I did a really good job of cleaning up the pantry during the run-up to Christmas, and then promptly trashed it while preparing the Tapastravaganza. And then I just kind of let it go, because I was so tired after the holidays, and things slowly got more chaotic, and now I’m having trouble finding stuff in there, which is where I was before I cleaned it up last time. So that’s on my list, and given that I spent last night deep-cleaning and reorganising the kitchen, I sort of feel like I should let the momentum carry me into the pantry and get that all straightened up again. I’d like to paint and really properly sort out the storage space in both rooms, but right now, I’m sort of in the looking-at-paint-chips-and-research phase, and absent some magical free intervention by a proper joiner and decorator, who would have to know more than I do about what I actually want, besides effortless perfection, I have a lot ahead of me.
In the meantime, as a very small start down the road to merely tidier, I took a bag of ageing dried Turkish figs, and made some quick jam.

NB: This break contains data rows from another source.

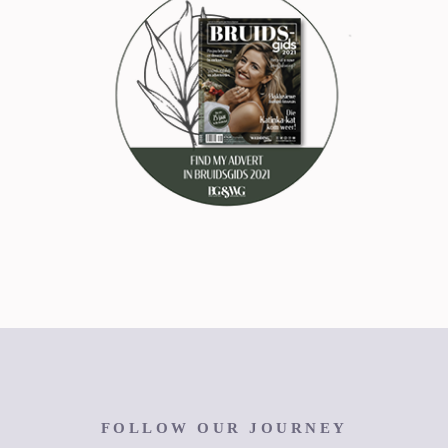
FOLLOW OUR JOURNEY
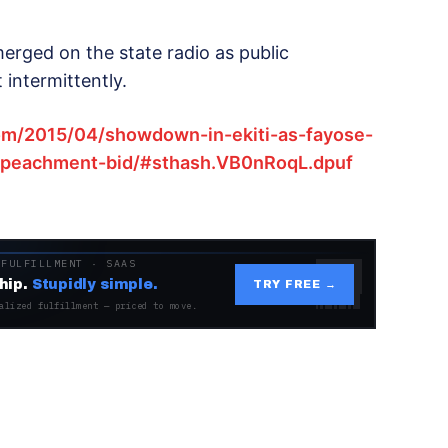
erged on the state radio as public
intermittently.
om/2015/04/showdown-in-ekiti-as-fayose-
impeachment-bid/#sthash.VB0nRoqL.dpuf
 FULFILLMENT · SAAS
hip.
Stupidly simple.
TRY FREE →
alized fulfillment — priced to move.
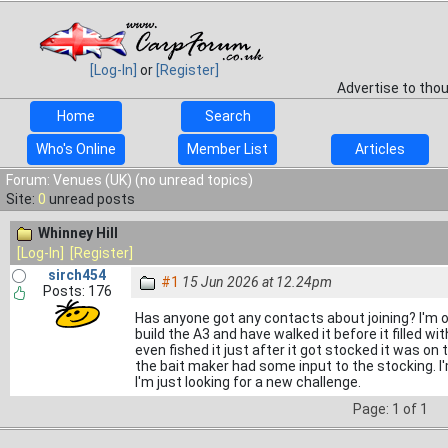
[Log-In]
or
[Register]
Advertise to tho
Home
Search
Who's Online
Member List
Articles
Forum: Venues (UK) (no unread topics)
Site:
0
unread posts
Whinney Hill
[Log-In]
[Register]
sirch454
#1
15 Jun 2026 at 12.24pm
Posts: 176
Has anyone got any contacts about joining? I'm 
build the A3 and have walked it before it filled w
even fished it just after it got stocked it was o
the bait maker had some input to the stocking. 
I'm just looking for a new challenge.
Page: 1 of 1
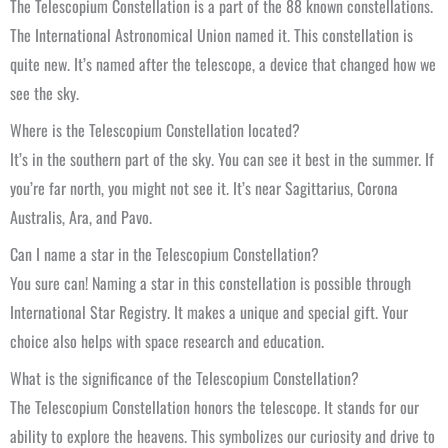
The Telescopium Constellation is a part of the 88 known constellations.
The International Astronomical Union named it. This constellation is
quite new. It’s named after the telescope, a device that changed how we
see the sky.
Where is the Telescopium Constellation located?
It’s in the southern part of the sky. You can see it best in the summer. If
you’re far north, you might not see it. It’s near Sagittarius, Corona
Australis, Ara, and Pavo.
Can I name a star in the Telescopium Constellation?
You sure can! Naming a star in this constellation is possible through
International Star Registry. It makes a unique and special gift. Your
choice also helps with space research and education.
What is the significance of the Telescopium Constellation?
The Telescopium Constellation honors the telescope. It stands for our
ability to explore the heavens. This symbolizes our curiosity and drive to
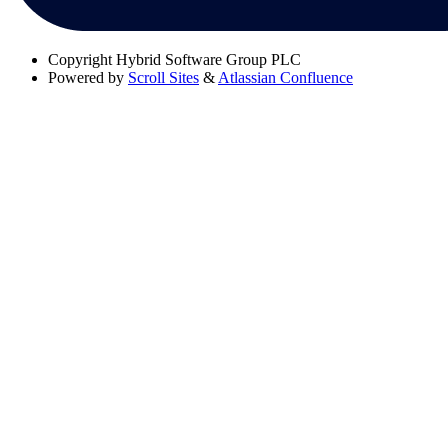
Copyright
Hybrid Software Group PLC
Powered by
Scroll Sites
&
Atlassian Confluence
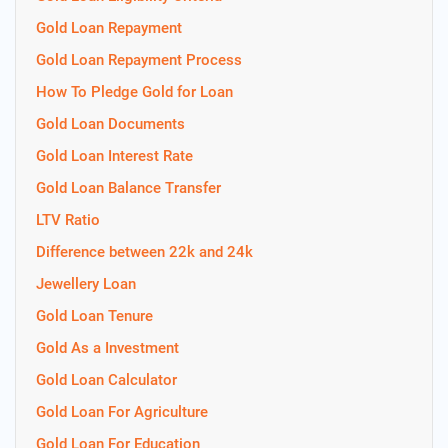
Gold Loan Repayment
Gold Loan Repayment Process
How To Pledge Gold for Loan
Gold Loan Documents
Gold Loan Interest Rate
Gold Loan Balance Transfer
LTV Ratio
Difference between 22k and 24k
Jewellery Loan
Gold Loan Tenure
Gold As a Investment
Gold Loan Calculator
Gold Loan For Agriculture
Gold Loan For Education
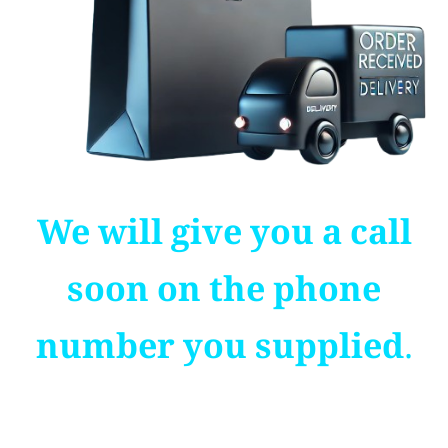
We will give you a call
soon on the phone
number you supplied.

Figs are one of my favourite fruits, and as I have some as-yet-unzested-and-juiced Seville oranges knocking about, as well as a bit of juice that was just sitting in the fridge, I thought I might as well combine two of the fruits I’m keenest on into another well-loved food: homemade jam.
I only had fifteen good-sized figs in my little bag, meaning I’d get about one jar of jam out of them, so there’s really no point in processing that for long-term storage, because once I’ve got a jar of fig jam in the fridge, it’s not going to last long enough to go bad. I’ve only ever made fig jam from fresh before, but I knew it was perfectly possible to make it from dried fruit, and a quick consultation with Chef Google brought me to The Kitchn’s Mission Fig Quick Jam recipe, which I adapted to make mine.
So that link takes you to their version. This here is mine:
200g dried Turkish figs, stems cut off (this is approximate; that’s about what my fifteen figs weighed)
120ml Seville orange juice, plus zest of one orange
125g golden caster sugar
1/2 tsp. vanilla paste or extract
Bung all the ingredients, except for the vanilla, in a small saucepan, mix them up, and bring contents to boil. Allow to boil for about one minute, then drop it back to a simmer, stirring occasionally, until figs soften up a bit, and juice and sugar gets syrupy, about ten minutes. You don’t have to hover directly over it and stir constantly, but don’t venture far away, and keep half an eye on it; depending on the size of your pan, sugar can boil over really fast. Remove pan from heat, stir in the vanilla, and allow to cool for another ten minutes or so. It doesn’t have to be stone cold, but it should be cool enough that any accidental splatters won’t cause injury.
Transfer pan contents to a food processor, and whizz until you have jam. You may think there’s too much liquid, but you will be wrong. I was prepared to put it all back in the pan and cook it down further, but that turned out to not be at all necessary. That pectin-rich orange has your back. Place jam in clean jar, seal and store in the refrigerator. It should be completely fine for a week or two, minimum.
This jam is delicious. I knew, instinctively, that swopping the water for orange juice and adding zest would be a good idea, but it was even better than I expected. I will be baking a loaf of bread, and getting some good goat’s cheese to eat with this, as t’s very sweet, and cries out for something a bit salty and savoury to balance it and show it to its fullest advantage, assuming I don’t just shovel it directly into my mouth with a spoon. This is definitely going on the list of recipes to repeat.